Employees seem to be losing rather more than they’re gaining in the bargain so it was with some surprise that I learned that as of December 2011, 41 percent of employees in the healthcare sector reported support of personal devices by their organizations. Other sectors, with the obvious exception of financial services, cannot be far behind. Imagine the sound of blood vessels bursting and eyeballs popping as IT Managers grapple with the security implications.
While BYOD at work is interesting, BYOD in the classroom has infinitely more potential. There are two main factors behind this new shift in schools. First, schools are having to do more with less – at least 30 states are giving less funding to schools today versus four years ago. Second, kids are already using mobile devices outside the classroom and sometimes inside, on the sly. In fact, according to SEO.com 93% of students search online rather than go to the library, many of them because the library happens to be closed (surely a commentary on the importance of convenience in the “digital age”).

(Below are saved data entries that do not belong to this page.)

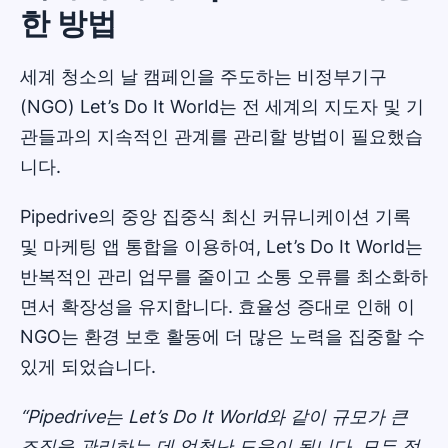
한 방법
세계 청소의 날 캠페인을 주도하는 비정부기구
(NGO) Let’s Do It World는 전 세계의 지도자 및 기
관들과의 지속적인 관계를 관리할 방법이 필요했습
니다.
Pipedrive의 중앙 집중식 최신 커뮤니케이션 기록
및 마케팅 앱 통합을 이용하여, Let’s Do It World는
반복적인 관리 업무를 줄이고 소통 오류를 최소화하
면서 확장성을 유지합니다. 효율성 증대로 인해 이
NGO는 환경 보호 활동에 더 많은 노력을 집중할 수
있게 되었습니다.
“Pipedrive는 Let’s Do It World와 같이 규모가 큰
조직을 관리하는 데 엄청난 도움이 됩니다. 모든 정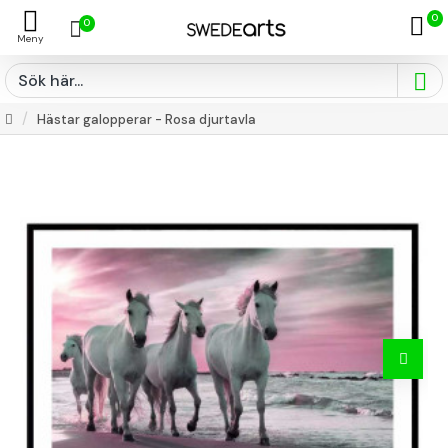
0
0
Hästar galopperar - Rosa djurtavla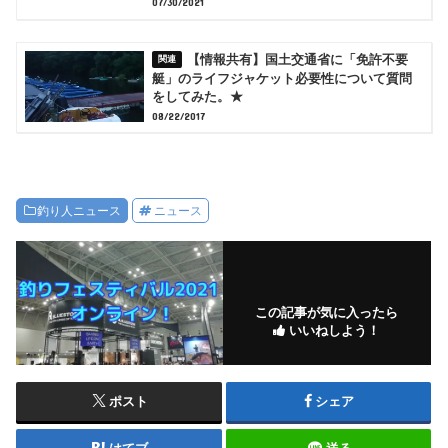
07/30/2021
【情報共有】国土交通省に「免許不要
艇」のライフジャケット必要性について質問
をしてみた。★
08/22/2017
釣り人ニュース
ニュース
この記事が気に入ったら
いいねしよう！
ポスト
シェア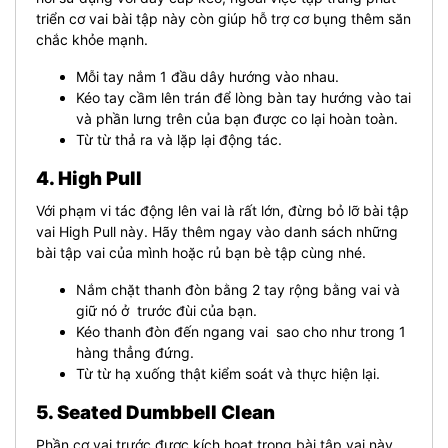
triển cơ vai bài tập này còn giúp hỗ trợ cơ bụng thêm săn
chắc khỏe mạnh.
Mỗi tay nắm 1 đầu dây hướng vào nhau.
Kéo tay cầm lên trán để lòng bàn tay hướng vào tai
và phần lưng trên của bạn được co lại hoàn toàn.
Từ từ thả ra và lặp lại động tác.
4. High Pull
Với phạm vi tác động lên vai là rất lớn, đừng bỏ lỡ bài tập
vai High Pull này. Hãy thêm ngay vào danh sách những
bài tập vai của mình hoặc rủ bạn bè tập cùng nhé.
Nắm chặt thanh đòn bằng 2 tay rộng bằng vai và
giữ nó ở trước đùi của bạn.
Kéo thanh đòn đến ngang vai sao cho như trong 1
hàng thẳng đứng.
Từ từ hạ xuống thật kiểm soát và thực hiện lại.
5. Seated Dumbbell Clean
Phần cơ vai trước được kích hoạt trong bài tập vai này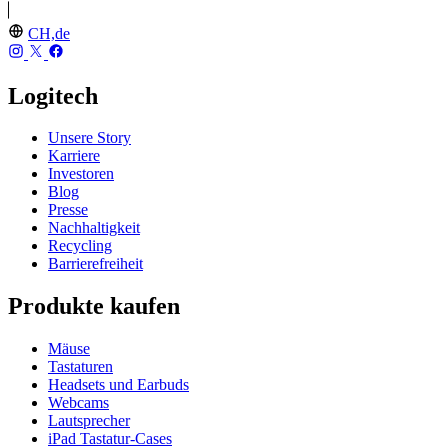
CH,de
Logitech
Unsere Story
Karriere
Investoren
Blog
Presse
Nachhaltigkeit
Recycling
Barrierefreiheit
Produkte kaufen
Mäuse
Tastaturen
Headsets und Earbuds
Webcams
Lautsprecher
iPad Tastatur-Cases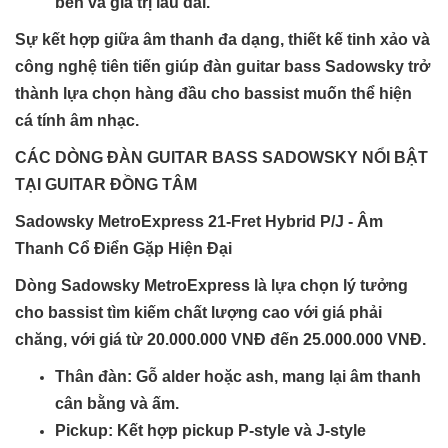
bền và giá trị lâu dài.
Sự kết hợp giữa âm thanh đa dạng, thiết kế tinh xảo và
công nghệ tiên tiến giúp đàn guitar bass Sadowsky trở
thành lựa chọn hàng đầu cho bassist muốn thể hiện
cá tính âm nhạc.
CÁC DÒNG ĐÀN GUITAR BASS SADOWSKY NỔI BẬT
TẠI GUITAR ĐỒNG TÂM
Sadowsky MetroExpress 21-Fret Hybrid P/J - Âm
Thanh Cổ Điển Gặp Hiện Đại
Dòng Sadowsky MetroExpress là lựa chọn lý tưởng
cho bassist tìm kiếm chất lượng cao với giá phải
chăng, với giá từ 20.000.000 VNĐ đến 25.000.000 VNĐ.
Thân đàn
: Gỗ alder hoặc ash, mang lại âm thanh
cân bằng và ấm.
Pickup
: Kết hợp pickup P-style và J-style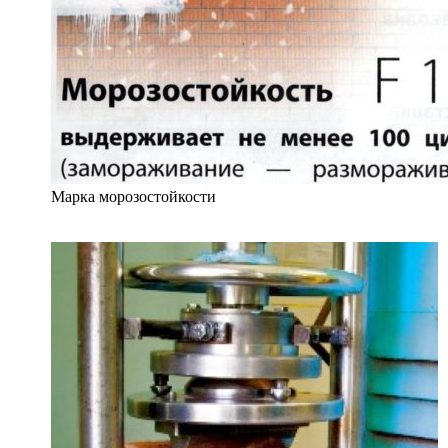
Марка морозостойкости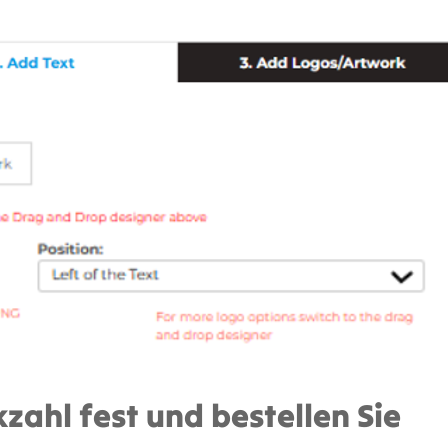
kzahl fest und bestellen Sie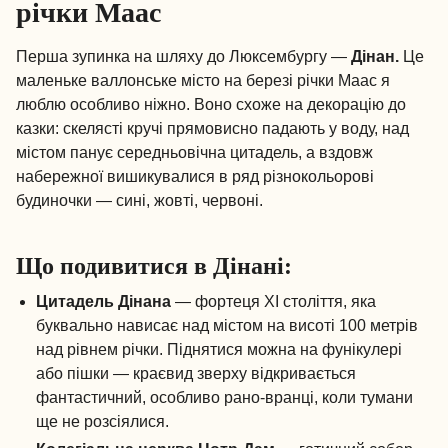
річки Маас
Перша зупинка на шляху до Люксембургу —
Дінан.
Це
маленьке валлонське місто на березі річки Маас я
люблю особливо ніжно. Воно схоже на декорацію до
казки: скелясті кручі прямовисно падають у воду, над
містом панує середньовічна цитадель, а вздовж
набережної вишикувалися в ряд різнокольорові
будиночки — сині, жовті, червоні.
Що подивитися в Дінані:
Цитадель Дінана
— фортеця XI століття, яка
буквально нависає над містом на висоті 100 метрів
над рівнем річки. Піднятися можна на фунікулері
або пішки — краєвид зверху відкривається
фантастичний, особливо рано-вранці, коли тумани
ще не розсіялися.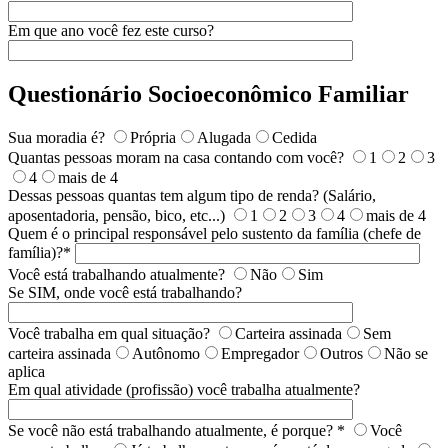
Em que ano você fez este curso?
Questionário Socioeconômico Familiar
Sua moradia é?
Própria
Alugada
Cedida
Quantas pessoas moram na casa contando com você?
1
2
3
4
mais de 4
Dessas pessoas quantas tem algum tipo de renda? (Salário,
aposentadoria, pensão, bico, etc...)
1
2
3
4
mais de 4
Quem é o principal responsável pelo sustento da família (chefe de
família)?*
Você está trabalhando atualmente?
Não
Sim
Se SIM, onde você está trabalhando?
Você trabalha em qual situação?
Carteira assinada
Sem
carteira assinada
Autônomo
Empregador
Outros
Não se
aplica
Em qual atividade (profissão) você trabalha atualmente?
Se você não está trabalhando atualmente, é porque? *
Você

Some interesting BYOT/BYOD experiments being conducted in education include:
- Celly is a group texting service that is used as a messaging board by teachers allowing them to remind students of upcoming assignments, post exam dates, share polls etc. The service is being watched closely by educators to ensure texting in class is not being abused and does in fact improve class participation – one in four teens has a smartphone, 63% of teens text daily according to a as Pew Internet & American Life Project study published in March 2012.

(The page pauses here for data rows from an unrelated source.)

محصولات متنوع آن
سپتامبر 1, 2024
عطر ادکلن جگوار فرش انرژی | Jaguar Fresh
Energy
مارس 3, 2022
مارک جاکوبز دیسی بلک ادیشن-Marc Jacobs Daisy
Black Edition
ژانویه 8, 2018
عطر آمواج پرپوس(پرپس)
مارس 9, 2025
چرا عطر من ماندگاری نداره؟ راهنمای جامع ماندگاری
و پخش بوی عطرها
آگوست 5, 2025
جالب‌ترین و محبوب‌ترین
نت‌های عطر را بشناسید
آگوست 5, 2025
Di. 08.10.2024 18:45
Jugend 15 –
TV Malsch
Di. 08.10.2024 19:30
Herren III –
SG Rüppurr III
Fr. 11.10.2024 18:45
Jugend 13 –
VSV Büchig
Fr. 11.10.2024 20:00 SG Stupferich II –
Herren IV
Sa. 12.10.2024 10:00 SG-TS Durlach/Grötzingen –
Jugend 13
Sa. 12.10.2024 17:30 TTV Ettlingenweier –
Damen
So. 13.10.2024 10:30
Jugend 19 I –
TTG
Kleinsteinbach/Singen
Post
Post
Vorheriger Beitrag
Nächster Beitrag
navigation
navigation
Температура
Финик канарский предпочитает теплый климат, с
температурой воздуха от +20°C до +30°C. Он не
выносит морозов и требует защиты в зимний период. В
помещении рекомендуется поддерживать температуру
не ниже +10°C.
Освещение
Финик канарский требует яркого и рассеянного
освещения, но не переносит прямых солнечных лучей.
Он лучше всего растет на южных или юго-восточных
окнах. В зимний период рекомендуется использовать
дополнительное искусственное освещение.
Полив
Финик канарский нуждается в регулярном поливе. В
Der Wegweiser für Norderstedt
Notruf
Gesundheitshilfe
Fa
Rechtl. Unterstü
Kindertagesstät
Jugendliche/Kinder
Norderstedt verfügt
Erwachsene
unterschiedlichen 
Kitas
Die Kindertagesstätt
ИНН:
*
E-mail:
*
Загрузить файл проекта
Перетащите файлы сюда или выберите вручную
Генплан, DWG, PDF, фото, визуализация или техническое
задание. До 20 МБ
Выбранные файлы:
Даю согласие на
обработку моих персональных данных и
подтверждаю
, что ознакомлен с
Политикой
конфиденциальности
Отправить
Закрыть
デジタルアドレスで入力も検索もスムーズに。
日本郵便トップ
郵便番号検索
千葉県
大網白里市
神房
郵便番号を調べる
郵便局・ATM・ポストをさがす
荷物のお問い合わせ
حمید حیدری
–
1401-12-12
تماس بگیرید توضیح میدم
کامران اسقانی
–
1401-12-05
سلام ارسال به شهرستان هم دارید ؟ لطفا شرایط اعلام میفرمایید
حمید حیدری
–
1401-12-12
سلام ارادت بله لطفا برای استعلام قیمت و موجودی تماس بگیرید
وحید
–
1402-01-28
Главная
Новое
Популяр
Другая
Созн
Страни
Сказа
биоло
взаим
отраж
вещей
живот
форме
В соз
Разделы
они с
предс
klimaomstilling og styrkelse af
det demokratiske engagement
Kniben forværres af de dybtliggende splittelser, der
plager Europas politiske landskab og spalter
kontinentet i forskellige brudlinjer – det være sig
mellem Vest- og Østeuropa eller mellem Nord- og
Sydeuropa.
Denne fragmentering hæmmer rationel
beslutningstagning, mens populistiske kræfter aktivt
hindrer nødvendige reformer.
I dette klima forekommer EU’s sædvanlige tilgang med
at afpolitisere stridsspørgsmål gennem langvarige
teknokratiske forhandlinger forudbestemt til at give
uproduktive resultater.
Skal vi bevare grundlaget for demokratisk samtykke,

- Glenwood Intermediate School in Chatham, Illinois is doing an eight-week pilot where students are allowed to bring their personal laptop, iPad, iPod Touch, Kindle Fire, or NOOK Color. Students who don’t have a device are provided one by the school. Similar test runs are being conducted by schools across the nation.
- Australian schools are practicing a version of BYOD…in reverse. All students are given the same device and model for the entire year, to use at school and home.
- Technology has been found to be especially helpful to meet the needs of special education students. It is also helping teachers identify more quickly how they can encourage participation and learning from students at all levels.
That said, there are serious concerns BYOD may exacerbate the digital divide between the “haves” and “have nots” and is in fact shifting the financial burden of providing basic education to parents rather than the federal, state or city governments. I have to agree with both concerns. And then there are teachers (in fairness, mostly those who haven’t implemented BYOD themselves) such as this college professor who argue that this may make the classroom environment even more chaotic -
Students nowadays generally have the attention span of a gnat. They cannot spell or write a complete sentence much less a complete paragraph. They couldn’t add, subtract, multiply or divide their way out of a paper bag…This is just another screwball idea giving into the children who, probably at home, get to choose what fast food they get to have for dinner each night. They will never learn discipline or respect or the value of education if this idea becomes the way to teach.
And then there are students like this senior at a Texas university -
…as an elementary and special education major, I have had three years of student teaching experience, being in Texas classrooms every semester, watching students use computer programs, Kindles, and iPads. They DO use them responsibly; it’s so amazing to watch. The students are very honest and you can ENGAGE the kids! They enjoy being independent learners, they are so computer literate, and I think it’s a wonderful program.
While BYOD does make education more fun for students, several things must happen first for BYOD programs to work:
- Schools should democratize access to devices, critical for students from a less affluent background. The quality of one’s education should not be dependent on how much one’s parents can spend on a device.
- Schools should bear more of the cost for providing a more tech-oriented education – it is part of their charter after all. Mobile devices do have a higher upfront cost but can be quite economical over time given savings from not buying (and carrying!), printing or transporting text books.
- Both parents and students should be asked in advance to agree to rules on where said devices may be used, and how. Schools will need to actively monitor usage.
- Institutions should closely monitor to ensure teachers are not misusing closer communication with students. New York City recently released new social media rules for teachers; an important precaution at a time when underage students are on Facebook, connecting with their teachers.
- This is a big caveat – teachers will be need to train themselves, before they can teach their students (who are digital natives).